*** EXERCISE PASSAGE ***
This then begs the question – is there a better model to recognise and reward value? And more fundamentally – how do we define value?

The new economy and the new types of company

Distributed ledger technology, i.e. blockchain, makes possible a whole new way of designing economic structures. Instead of large, hierarchical, centralised entities, the blockchain enables Decentralised Autonomous Organisations (DAOs), which are highly localised structures that are connected via a distributed network.

Advances in technology are facilitating different business models. In what seems like a back-to-future view, new platforms are enabling ‘barter’ within ecosystems, where users trade goods and services using each other’s token of value, i.e. coins, digital token, or cryptocurrency. This is also causing a convergence of the roles of customers, owners and shareholders, and a stronger drive towards purpose-driven organisations. For example, recently, one of the cities in Australia has kicked off a trial that will allow some residents to trade solar power. Households will enjoy the flexibility of determining the price at which they are willing to purchase and sell solar power for and then conduct the transaction on a blockchain-enabled platform, thus blurring the distinction between service provider and consumer.1

This is changing the way performance is assessed and rewarded.  Let's take the case of Steemit — a social media platform where contributors get rewarded for creating and curating content, based on the popularity of the content. This is akin to getting paid based on 'likes' one receives.

One could argue whether such new-age companies are ‘for-profit’ entities, or whether they serve a higher purpose for the betterment of the community.

Think about it – if you were the owner of the local coffee shop where you get your morning brew – would you care solely about your profits, or also the quality of coffee, ethical sourcing of beans, satisfaction of your customers, and well-being of your barista? Now imagine if all the customers and all the employees of this coffee shop were also the co-owners; that would result in a closed-loop ecosystem where everybody is driven by the same purpose – good coffee, good service and fair prices. This sounds quite similar to an essential public utility – say the train system or the electricity grid.
*** End of EXERCISE PASSAGE ***
*** COLLECTED MATERIAL ***
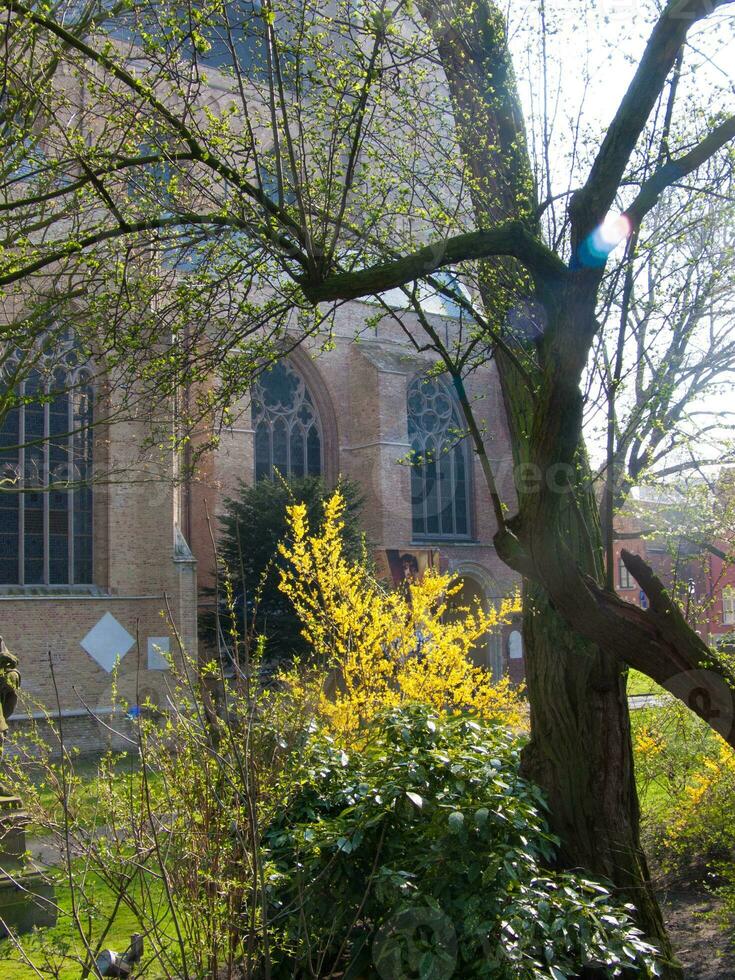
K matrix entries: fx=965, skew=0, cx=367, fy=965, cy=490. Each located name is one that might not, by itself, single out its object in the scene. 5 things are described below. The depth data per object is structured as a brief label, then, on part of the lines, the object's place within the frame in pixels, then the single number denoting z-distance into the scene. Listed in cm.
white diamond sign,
*** End of COLLECTED MATERIAL ***
# ACTIVITIES:
(A) Rewrite everything in the passage on the blockchain economy from "This is changing" down to "of the community.", putting "creators" in place of "contributors".
(B) According to the passage on the blockchain economy, why does the Australian solar power trial blur the distinction between service provider and consumer?
The data comes from a separate source and is unrelated to the passage on the blockchain economy.

# ANSWERS PER TASK:
(A)
This is changing the way performance is assessed and rewarded.  Let's take the case of Steemit — a social media platform where creators get rewarded for creating and curating content, based on the popularity of the content. This is akin to getting paid based on 'likes' one receives.

One could argue whether such new-age companies are ‘for-profit’ entities, or whether they serve a higher purpose for the betterment of the community.

(B) Households in the trial set the prices at which they are willing to buy and sell solar power. They then carry out the transaction on a blockchain-enabled platform, so the same residents act as both providers and consumers.